Ora, di quel mondo, resta una galassia frammentata di partiti, partitini, correnti e leader autonominati, vassalli e valvassori di un regno in decadenza schiacciato tra Salvini e Renzi, senza dimenticare poi Grillo.
Eppure, coi sui limiti e i suoi errori, è un mondo che non merita la cancellazione, è un insieme di idee che deve ancora trovare compimento a prescindere da stemmi di partito e posizionamenti ideologici, pena la vittoria del non voto e il dominio incontrastato del renzismo.
E’ in questo contesto, dopo una sconfitta al pelo con Sala che l’ha comunque lasciato protagonista della scena, che si inserisce Stefano Parisi col suo progetto liberal-popolare e con davanti una strada lunga e tutt’altro che scontata.

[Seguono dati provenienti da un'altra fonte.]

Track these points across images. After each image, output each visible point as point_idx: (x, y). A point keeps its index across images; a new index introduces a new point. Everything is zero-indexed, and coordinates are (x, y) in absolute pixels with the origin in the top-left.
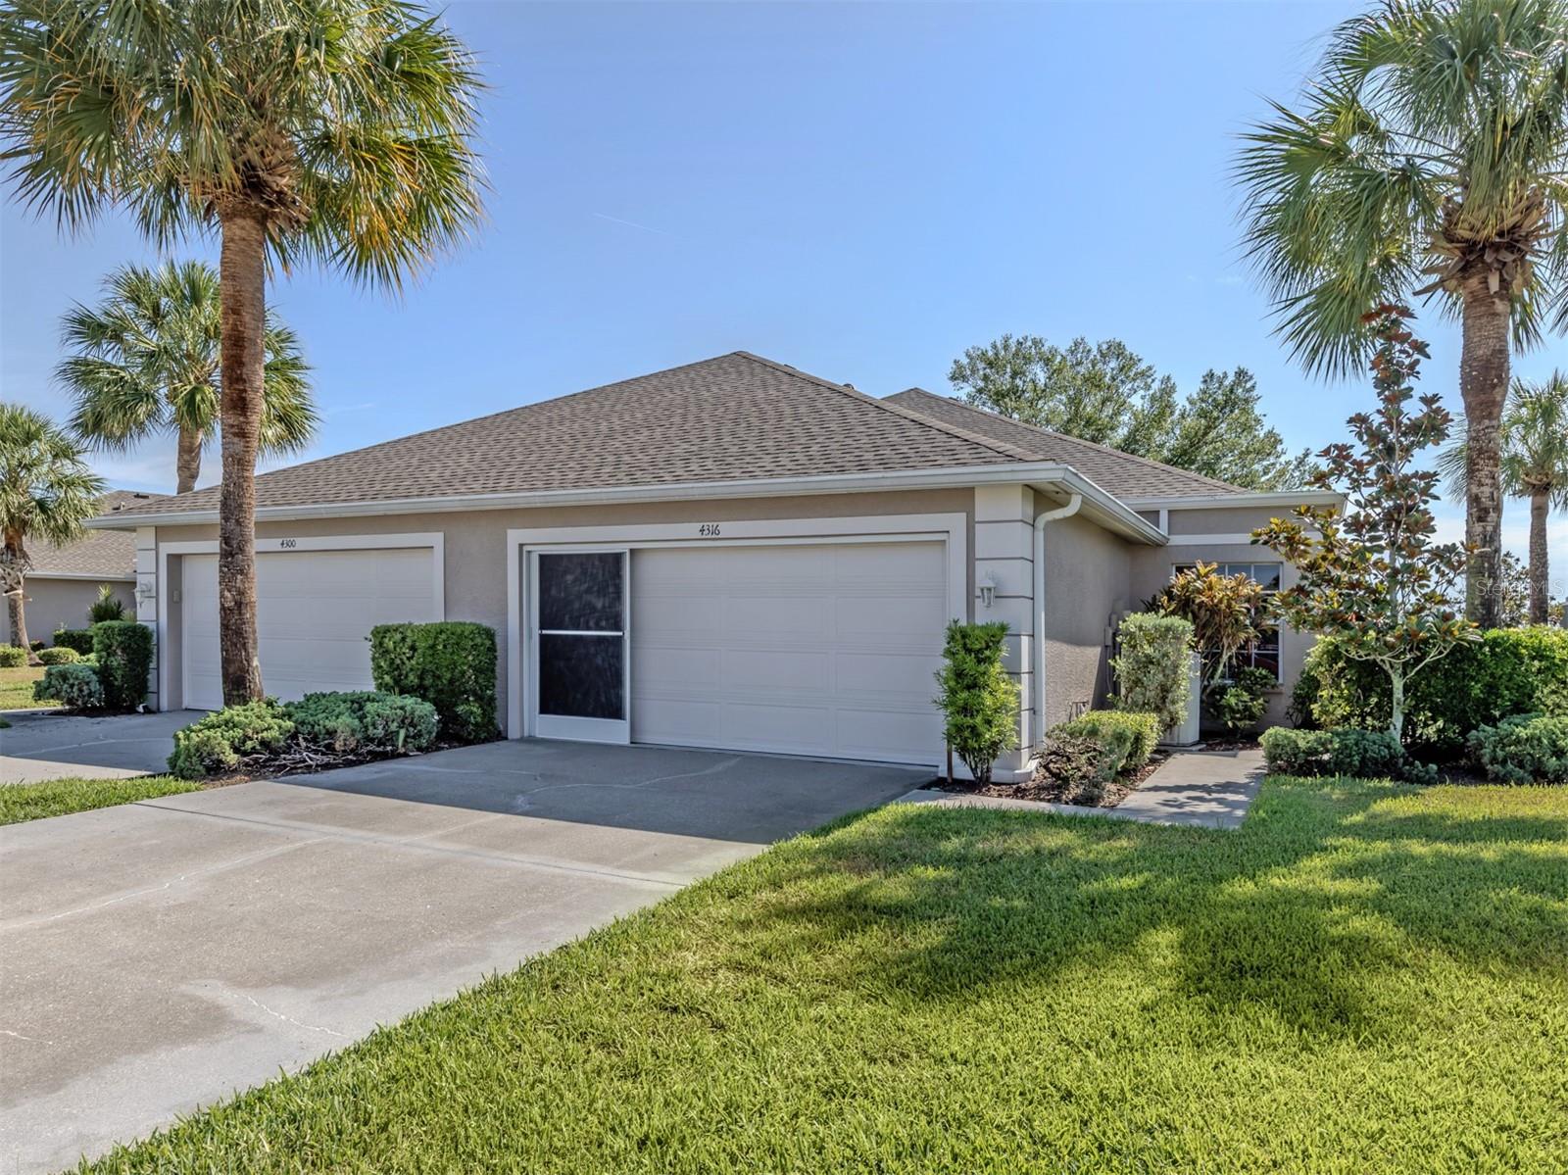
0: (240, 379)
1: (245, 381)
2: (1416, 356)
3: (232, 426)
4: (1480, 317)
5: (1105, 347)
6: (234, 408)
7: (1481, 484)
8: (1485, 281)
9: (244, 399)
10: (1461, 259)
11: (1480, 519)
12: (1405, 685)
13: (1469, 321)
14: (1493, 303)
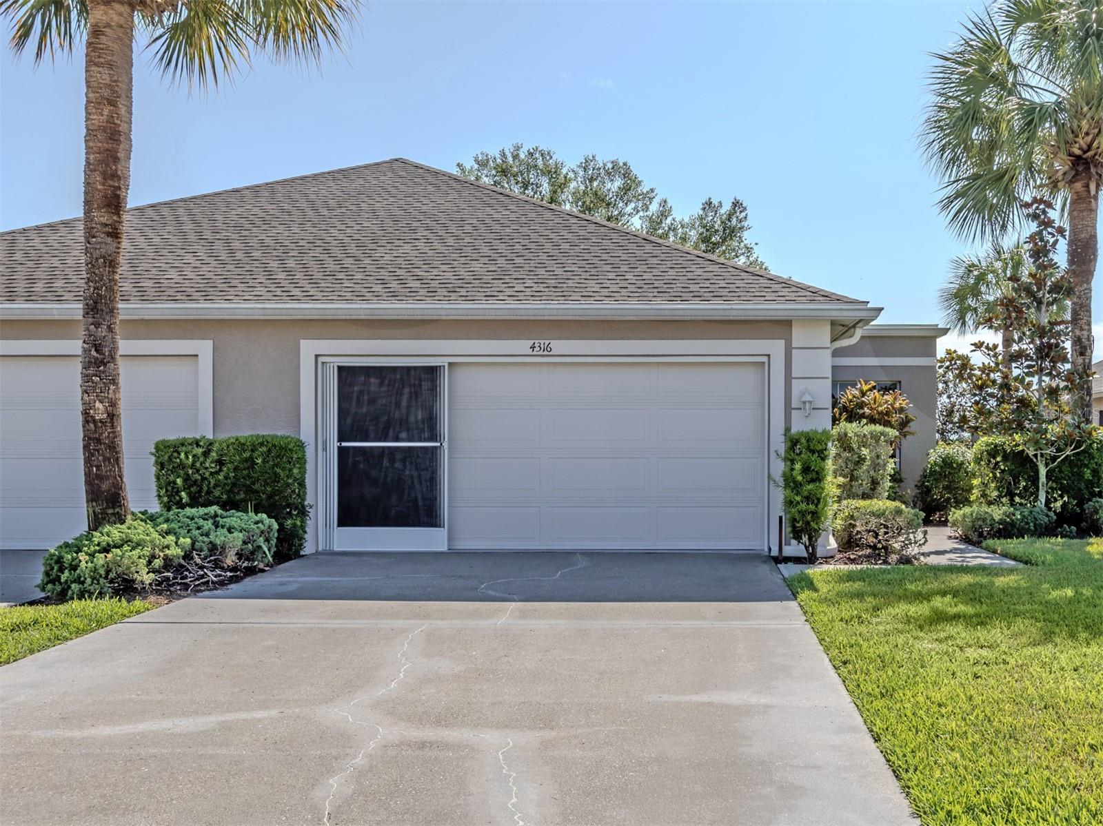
0: (114, 176)
1: (119, 179)
2: (1059, 237)
3: (106, 225)
4: (1082, 211)
6: (108, 205)
7: (1082, 329)
8: (1087, 186)
9: (118, 197)
10: (1072, 169)
11: (1082, 354)
12: (1047, 472)
13: (1075, 213)
14: (1090, 202)
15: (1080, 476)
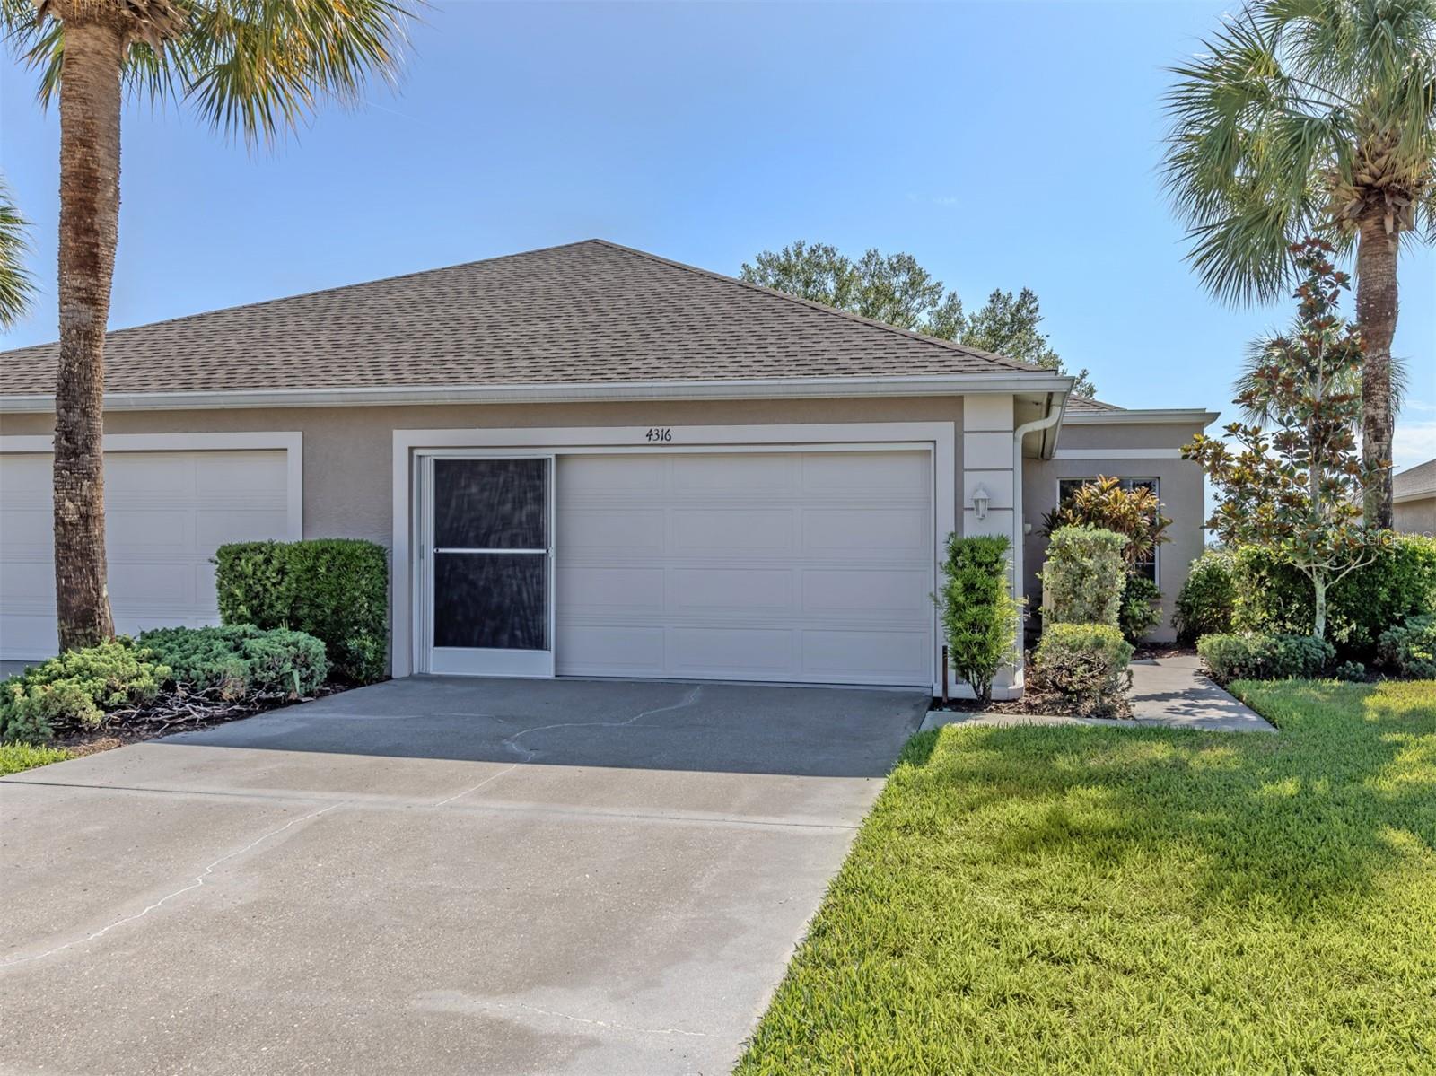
0: (90, 230)
1: (97, 234)
2: (1339, 287)
3: (79, 289)
4: (1376, 256)
5: (895, 260)
6: (82, 266)
7: (1377, 407)
8: (1383, 222)
9: (96, 255)
10: (1360, 201)
11: (1378, 439)
13: (1366, 258)
14: (1387, 243)
15: (1374, 596)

L’obiettivo iniziale che sembra essersi prefissato Mister Chili, a ragione, è quello, prima ancora di creare un progetto politico, di ricostruire un’identità culturale andata perduta, gettando le lenti deformanti che hanno portato, negli anni, a vedere una realtà fittizia, perdendo così il contatto con quell’elettorato che, nonostante tutto, proprio non vuol votare “dall’altra parte”.

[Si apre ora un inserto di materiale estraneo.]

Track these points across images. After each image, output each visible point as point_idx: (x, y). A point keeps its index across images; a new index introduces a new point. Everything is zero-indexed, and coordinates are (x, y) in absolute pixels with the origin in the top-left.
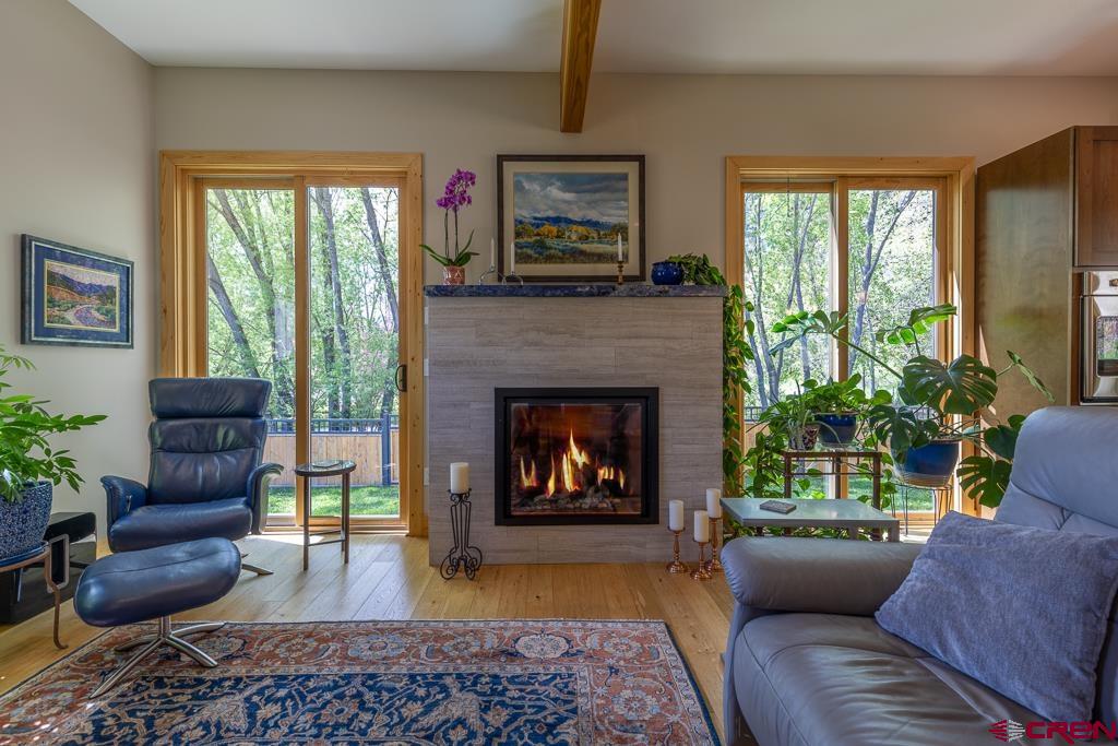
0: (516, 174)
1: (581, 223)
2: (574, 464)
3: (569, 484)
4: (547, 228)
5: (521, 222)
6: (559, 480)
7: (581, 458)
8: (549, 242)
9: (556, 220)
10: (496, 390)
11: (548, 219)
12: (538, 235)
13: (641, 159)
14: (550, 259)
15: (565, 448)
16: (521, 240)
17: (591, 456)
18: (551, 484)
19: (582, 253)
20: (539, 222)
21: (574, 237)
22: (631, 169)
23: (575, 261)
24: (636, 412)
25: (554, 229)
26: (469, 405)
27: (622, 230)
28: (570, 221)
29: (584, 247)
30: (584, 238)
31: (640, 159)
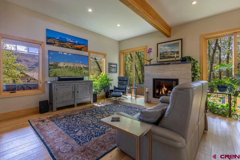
0: (160, 46)
1: (170, 52)
2: (164, 90)
5: (161, 53)
6: (162, 92)
7: (166, 89)
8: (165, 56)
9: (166, 52)
10: (153, 79)
11: (165, 52)
12: (163, 55)
13: (181, 39)
14: (165, 58)
15: (163, 87)
16: (161, 56)
19: (171, 57)
20: (163, 53)
21: (169, 54)
22: (180, 41)
23: (169, 58)
25: (166, 53)
26: (149, 81)
27: (178, 52)
29: (171, 56)
30: (171, 54)
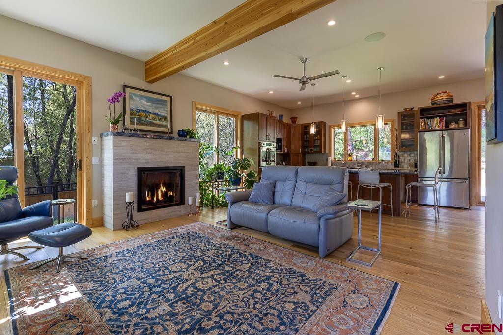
0: (130, 93)
1: (153, 114)
2: (161, 191)
3: (160, 198)
4: (141, 113)
5: (132, 110)
7: (164, 190)
8: (142, 118)
9: (145, 111)
10: (138, 168)
11: (142, 110)
12: (138, 115)
14: (142, 124)
15: (159, 187)
16: (132, 116)
17: (166, 188)
18: (155, 199)
19: (153, 123)
20: (139, 111)
21: (151, 118)
22: (168, 99)
23: (151, 126)
24: (178, 174)
25: (144, 114)
26: (128, 174)
27: (165, 118)
28: (150, 113)
29: (154, 121)
30: (154, 119)
31: (171, 97)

Con tanti esponenti politici vittime di uno sbandamento ideologico, e forse nella vana illusione di recuperare qualche elettore, abbiamo assistito ad una metamorfosi deleteria del centro-destra: il sacrosanto principio del garantismo sacrificato in nome di qualche prima pagina sui giornali, il produttivismo tipico del pensiero moderato messo in secondo piano da slogan populisti (qui è davvero il caso di dirlo) No Triv, la battaglia contro tasse e burocrazia relegata a “sempreverde” da tirare fuori nelle grandi occasioni…
Si è persa, insomma, quella base culturale che caratterizzava il centro-destra come moderato, riformatore e liberale, un’identità che ora va ricostruita passo passo pena non tanto anni di opposizione quanto l’assenza stessa di un’alternativa al PD e il tramonto di idee e ideali condivisi da milioni di italiani.

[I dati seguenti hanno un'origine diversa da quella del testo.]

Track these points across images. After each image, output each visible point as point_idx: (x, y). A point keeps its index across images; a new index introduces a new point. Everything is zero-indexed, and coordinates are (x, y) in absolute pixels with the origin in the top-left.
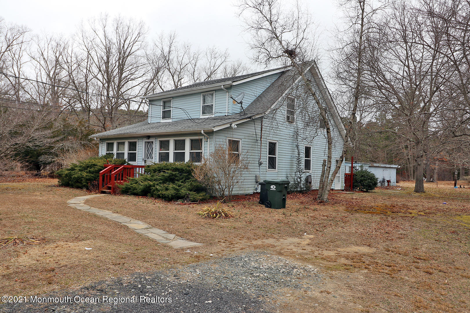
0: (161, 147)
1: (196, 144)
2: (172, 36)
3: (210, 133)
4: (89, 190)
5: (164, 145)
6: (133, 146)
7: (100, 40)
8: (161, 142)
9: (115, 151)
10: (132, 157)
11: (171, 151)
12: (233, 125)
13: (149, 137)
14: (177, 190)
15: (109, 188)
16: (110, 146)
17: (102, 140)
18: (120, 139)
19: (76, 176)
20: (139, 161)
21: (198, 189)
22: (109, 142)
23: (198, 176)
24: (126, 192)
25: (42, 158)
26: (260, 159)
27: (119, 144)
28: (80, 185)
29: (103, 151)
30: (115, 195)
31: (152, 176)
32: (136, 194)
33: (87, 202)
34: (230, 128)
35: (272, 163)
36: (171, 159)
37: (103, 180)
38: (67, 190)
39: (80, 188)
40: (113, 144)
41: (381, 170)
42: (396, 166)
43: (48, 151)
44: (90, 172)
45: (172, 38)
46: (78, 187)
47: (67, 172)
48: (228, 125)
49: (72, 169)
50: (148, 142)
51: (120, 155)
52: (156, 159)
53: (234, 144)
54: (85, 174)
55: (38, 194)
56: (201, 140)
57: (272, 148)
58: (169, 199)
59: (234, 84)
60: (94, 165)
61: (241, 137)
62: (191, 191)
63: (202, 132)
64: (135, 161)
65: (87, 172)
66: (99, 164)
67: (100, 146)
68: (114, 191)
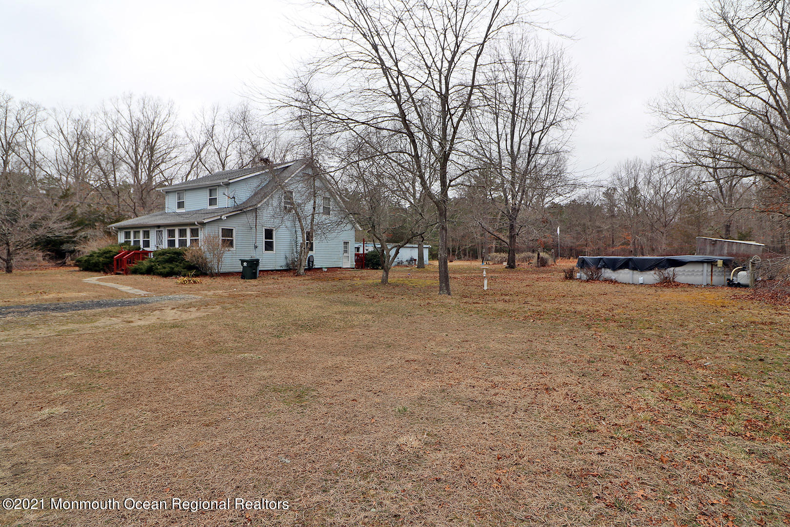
0: (169, 236)
1: (195, 232)
2: (216, 108)
3: (203, 224)
4: (106, 273)
5: (171, 233)
6: (147, 234)
7: (125, 120)
8: (169, 231)
9: (132, 239)
10: (147, 244)
11: (177, 238)
12: (223, 217)
13: (159, 227)
14: (173, 269)
15: (122, 270)
16: (127, 235)
17: (121, 229)
18: (136, 228)
19: (94, 261)
20: (152, 248)
21: (190, 267)
22: (127, 230)
23: (188, 257)
24: (135, 272)
25: (65, 247)
26: (256, 243)
27: (135, 232)
28: (97, 269)
29: (121, 239)
30: (127, 275)
31: (156, 259)
32: (142, 274)
33: (98, 280)
34: (221, 219)
35: (269, 246)
36: (177, 245)
37: (118, 264)
38: (86, 273)
39: (99, 271)
40: (130, 232)
41: (409, 249)
42: (428, 246)
43: (69, 240)
44: (106, 257)
45: (215, 111)
46: (96, 271)
47: (86, 258)
48: (219, 217)
49: (91, 256)
50: (159, 231)
51: (137, 242)
52: (165, 246)
53: (228, 233)
54: (101, 259)
55: (59, 276)
56: (198, 229)
57: (269, 234)
58: (166, 275)
59: (231, 181)
60: (110, 251)
61: (234, 226)
62: (184, 269)
63: (196, 223)
64: (149, 247)
65: (104, 258)
66: (114, 250)
67: (119, 234)
68: (126, 272)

Quella di Parisi ha quindi tutti i presupposti per essere una vera rivoluzione, quel cambiamento sperato da tanti e per troppo tempo, può essere davvero l’occasione, anche partendo dal NO al referendum costituzionale, per far si che il centro-destra torni davvero a parlare con gli italiani.
La domanda, ora, è solo una: Parisi ha le potenzialità, ma ha il quid?
Dalla convention di Milano dovrà dimostrarlo.